— START —
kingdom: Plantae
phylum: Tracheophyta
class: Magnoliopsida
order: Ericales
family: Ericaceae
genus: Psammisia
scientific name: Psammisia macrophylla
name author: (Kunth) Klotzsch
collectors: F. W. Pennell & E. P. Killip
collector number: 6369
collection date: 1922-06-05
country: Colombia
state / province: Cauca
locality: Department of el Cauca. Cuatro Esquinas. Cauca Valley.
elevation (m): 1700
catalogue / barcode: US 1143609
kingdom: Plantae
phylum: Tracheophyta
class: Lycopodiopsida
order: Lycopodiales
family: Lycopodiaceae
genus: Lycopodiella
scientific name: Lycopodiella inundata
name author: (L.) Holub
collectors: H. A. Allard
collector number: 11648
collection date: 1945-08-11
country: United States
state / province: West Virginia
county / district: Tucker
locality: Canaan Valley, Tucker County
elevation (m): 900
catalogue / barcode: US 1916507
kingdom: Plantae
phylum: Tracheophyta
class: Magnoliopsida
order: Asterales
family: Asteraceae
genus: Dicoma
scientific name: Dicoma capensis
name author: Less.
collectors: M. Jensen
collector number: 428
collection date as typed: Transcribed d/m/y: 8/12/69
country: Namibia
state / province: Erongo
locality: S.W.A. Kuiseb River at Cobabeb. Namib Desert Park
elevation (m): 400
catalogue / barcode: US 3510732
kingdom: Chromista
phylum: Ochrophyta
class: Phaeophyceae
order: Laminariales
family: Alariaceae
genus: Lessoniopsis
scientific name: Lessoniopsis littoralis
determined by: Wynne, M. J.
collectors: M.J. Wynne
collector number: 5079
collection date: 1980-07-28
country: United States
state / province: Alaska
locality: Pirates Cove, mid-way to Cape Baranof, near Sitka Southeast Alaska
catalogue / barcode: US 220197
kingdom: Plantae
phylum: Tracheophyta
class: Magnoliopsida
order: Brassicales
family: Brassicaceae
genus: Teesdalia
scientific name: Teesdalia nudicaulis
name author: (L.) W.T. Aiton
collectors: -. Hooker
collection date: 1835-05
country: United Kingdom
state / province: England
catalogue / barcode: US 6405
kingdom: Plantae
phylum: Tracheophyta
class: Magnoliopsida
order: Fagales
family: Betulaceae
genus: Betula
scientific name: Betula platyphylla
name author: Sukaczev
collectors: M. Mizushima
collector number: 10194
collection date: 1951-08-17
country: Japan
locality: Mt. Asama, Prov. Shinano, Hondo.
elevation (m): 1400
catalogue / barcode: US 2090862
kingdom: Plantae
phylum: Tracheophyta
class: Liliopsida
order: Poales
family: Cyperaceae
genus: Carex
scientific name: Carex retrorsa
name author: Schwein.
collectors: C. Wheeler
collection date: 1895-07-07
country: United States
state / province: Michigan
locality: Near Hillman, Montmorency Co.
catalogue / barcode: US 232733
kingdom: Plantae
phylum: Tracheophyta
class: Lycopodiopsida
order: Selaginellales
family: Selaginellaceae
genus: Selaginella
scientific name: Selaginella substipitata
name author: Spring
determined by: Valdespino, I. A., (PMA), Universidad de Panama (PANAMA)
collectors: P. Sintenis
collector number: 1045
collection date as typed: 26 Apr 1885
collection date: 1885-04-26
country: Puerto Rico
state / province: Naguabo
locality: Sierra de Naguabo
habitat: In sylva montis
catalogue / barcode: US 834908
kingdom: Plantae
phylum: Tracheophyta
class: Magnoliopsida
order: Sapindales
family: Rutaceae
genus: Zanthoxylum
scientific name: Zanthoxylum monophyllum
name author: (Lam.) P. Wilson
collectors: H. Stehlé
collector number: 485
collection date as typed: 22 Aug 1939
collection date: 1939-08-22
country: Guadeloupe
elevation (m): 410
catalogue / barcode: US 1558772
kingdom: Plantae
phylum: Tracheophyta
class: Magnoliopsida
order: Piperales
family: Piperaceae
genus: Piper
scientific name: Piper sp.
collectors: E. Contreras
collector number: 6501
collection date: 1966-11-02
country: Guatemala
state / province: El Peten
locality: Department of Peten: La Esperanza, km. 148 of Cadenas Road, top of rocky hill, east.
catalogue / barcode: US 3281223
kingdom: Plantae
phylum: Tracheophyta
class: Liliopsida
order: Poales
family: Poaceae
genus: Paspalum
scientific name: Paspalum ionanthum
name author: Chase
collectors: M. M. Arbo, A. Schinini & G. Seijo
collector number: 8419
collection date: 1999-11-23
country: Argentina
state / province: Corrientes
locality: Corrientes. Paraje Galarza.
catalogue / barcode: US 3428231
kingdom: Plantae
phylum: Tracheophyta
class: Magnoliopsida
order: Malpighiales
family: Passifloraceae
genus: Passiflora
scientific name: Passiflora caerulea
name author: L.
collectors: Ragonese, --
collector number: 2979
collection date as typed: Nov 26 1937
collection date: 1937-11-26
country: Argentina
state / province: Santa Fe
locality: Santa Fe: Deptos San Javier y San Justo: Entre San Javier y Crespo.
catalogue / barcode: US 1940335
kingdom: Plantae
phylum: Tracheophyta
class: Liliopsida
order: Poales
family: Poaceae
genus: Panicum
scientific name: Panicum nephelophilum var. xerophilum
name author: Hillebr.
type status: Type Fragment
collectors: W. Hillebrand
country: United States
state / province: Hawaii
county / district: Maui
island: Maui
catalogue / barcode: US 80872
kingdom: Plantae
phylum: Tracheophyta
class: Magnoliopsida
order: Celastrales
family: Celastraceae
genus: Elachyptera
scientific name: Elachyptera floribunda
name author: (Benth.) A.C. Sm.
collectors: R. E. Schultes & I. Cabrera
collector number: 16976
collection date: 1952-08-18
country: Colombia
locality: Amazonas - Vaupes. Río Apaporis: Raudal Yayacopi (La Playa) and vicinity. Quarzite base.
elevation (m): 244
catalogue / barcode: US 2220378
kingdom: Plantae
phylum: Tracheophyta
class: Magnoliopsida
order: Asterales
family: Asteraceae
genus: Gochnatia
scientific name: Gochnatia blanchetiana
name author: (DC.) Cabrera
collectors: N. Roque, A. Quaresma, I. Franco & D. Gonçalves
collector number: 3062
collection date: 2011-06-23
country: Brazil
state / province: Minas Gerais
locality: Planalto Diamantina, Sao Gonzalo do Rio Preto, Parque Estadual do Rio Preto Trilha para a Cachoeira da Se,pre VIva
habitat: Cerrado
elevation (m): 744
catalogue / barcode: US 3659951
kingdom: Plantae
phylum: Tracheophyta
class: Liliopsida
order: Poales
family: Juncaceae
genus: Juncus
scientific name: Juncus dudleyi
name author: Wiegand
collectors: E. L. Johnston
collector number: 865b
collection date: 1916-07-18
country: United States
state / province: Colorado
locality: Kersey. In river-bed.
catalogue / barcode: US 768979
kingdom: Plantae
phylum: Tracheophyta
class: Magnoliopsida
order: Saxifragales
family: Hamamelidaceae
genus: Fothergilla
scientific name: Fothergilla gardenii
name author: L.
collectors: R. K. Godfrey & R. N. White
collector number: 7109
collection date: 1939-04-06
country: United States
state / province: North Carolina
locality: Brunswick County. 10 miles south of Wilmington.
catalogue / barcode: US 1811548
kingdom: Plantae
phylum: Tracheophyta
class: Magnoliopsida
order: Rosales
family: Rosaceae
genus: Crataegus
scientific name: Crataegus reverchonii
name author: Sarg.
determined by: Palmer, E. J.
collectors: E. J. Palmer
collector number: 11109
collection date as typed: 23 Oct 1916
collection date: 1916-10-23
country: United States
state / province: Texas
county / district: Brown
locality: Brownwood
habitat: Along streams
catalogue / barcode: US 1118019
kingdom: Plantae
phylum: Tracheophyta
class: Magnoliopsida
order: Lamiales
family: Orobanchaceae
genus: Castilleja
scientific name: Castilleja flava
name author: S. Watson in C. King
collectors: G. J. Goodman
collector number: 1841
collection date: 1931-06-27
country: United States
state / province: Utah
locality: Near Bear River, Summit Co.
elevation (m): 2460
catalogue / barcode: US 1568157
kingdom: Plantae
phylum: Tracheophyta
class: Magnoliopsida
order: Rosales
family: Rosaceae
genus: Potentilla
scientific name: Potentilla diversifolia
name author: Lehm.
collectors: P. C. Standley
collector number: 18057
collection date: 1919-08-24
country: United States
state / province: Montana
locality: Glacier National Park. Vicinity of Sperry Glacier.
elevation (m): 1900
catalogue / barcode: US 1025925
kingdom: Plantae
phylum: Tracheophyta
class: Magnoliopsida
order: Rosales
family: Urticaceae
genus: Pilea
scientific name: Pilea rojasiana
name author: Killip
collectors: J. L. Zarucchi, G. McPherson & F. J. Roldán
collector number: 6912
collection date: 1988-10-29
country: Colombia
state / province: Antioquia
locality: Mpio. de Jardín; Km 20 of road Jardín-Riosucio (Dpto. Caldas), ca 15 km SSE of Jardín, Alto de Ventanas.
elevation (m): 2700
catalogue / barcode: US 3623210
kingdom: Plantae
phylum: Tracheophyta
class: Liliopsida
— END —
# EXERCISE PROMPT
Update the listing from the line containing "state / province: Montana" through the end of the listing, changing "collection date" to "date collected" and leaving everything else as it is.

# FINISHED EXERCISE
state / province: Montana
locality: Glacier National Park. Vicinity of Sperry Glacier.
elevation (m): 1900
catalogue / barcode: US 1025925
kingdom: Plantae
phylum: Tracheophyta
class: Magnoliopsida
order: Rosales
family: Urticaceae
genus: Pilea
scientific name: Pilea rojasiana
name author: Killip
collectors: J. L. Zarucchi, G. McPherson & F. J. Roldán
collector number: 6912
date collected: 1988-10-29
country: Colombia
state / province: Antioquia
locality: Mpio. de Jardín; Km 20 of road Jardín-Riosucio (Dpto. Caldas), ca 15 km SSE of Jardín, Alto de Ventanas.
elevation (m): 2700
catalogue / barcode: US 3623210
kingdom: Plantae
phylum: Tracheophyta
class: Liliopsida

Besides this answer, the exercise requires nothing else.